Ignore Culture
If something is wrong. Say something, do something. When you ignore problems consistently over a long period of time, you end up developing an anti-pattern, which I call “Ignore Culture”. When you ignore warnings in the build, when you ignore old versions of libraries, when you ignore anti-patterns on the code. When you ignore production monitoring. When you ignore requirements that make no sense.
Does not matter if you were the one who did the code or not. You must take ownership and under your watch you should ignore nothing.
Ignoring can become a culture because managers can easily do this. Engineers, often pressured by managers also can ignore several wrong things. What’s wrong should not be ignored, it should be fought and pushed back.
Lack of fighting for what is right is immaturity. As an architect you must not ignore what’s wrong. Do not let this become a culture. Ignore culture can happen so easily when people say “It’s not my job”, or “It’s not my code” or “It’s not my project” or “It’s not my responsibility”, the extreme lack of ownership can lead to ignore culture. When you are ignoring problems you are making fertile ground for anti-patterns to grow. Tech debt plague requires ignore culture to thrive.

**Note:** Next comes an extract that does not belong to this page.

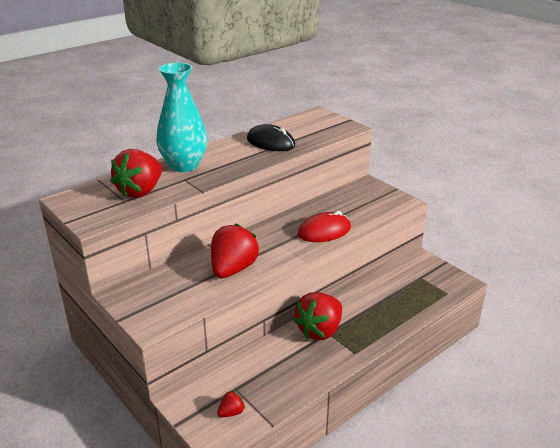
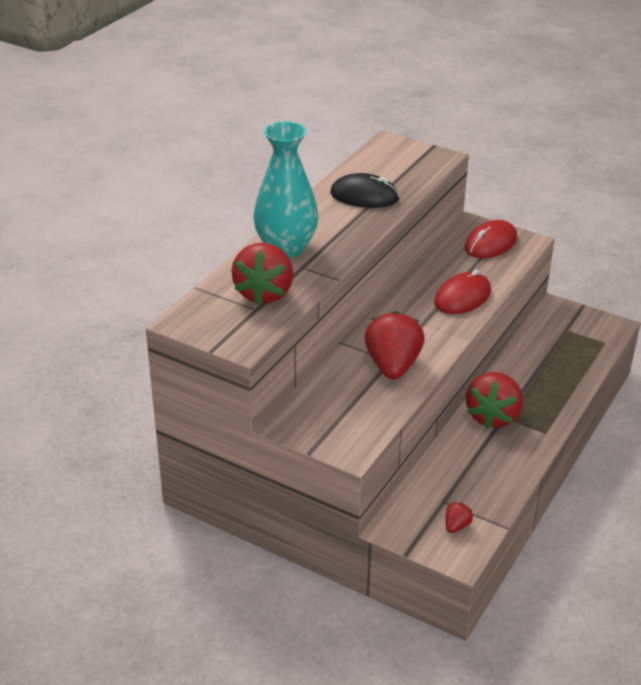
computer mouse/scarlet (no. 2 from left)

Why you need to know this?
Because you will very likely see this happen in a small or large scale. The question is how you behave. Yes, an architect must care about culture. Caring is the first step to change. You can’t change just with software and technology you must address culture by being part of the change you want see.
An architect is a leader, it’s a teacher, therefore it must set an example of caring, passion, and action-oriented behavior. Even if little, every PR counts, every little improvement counts.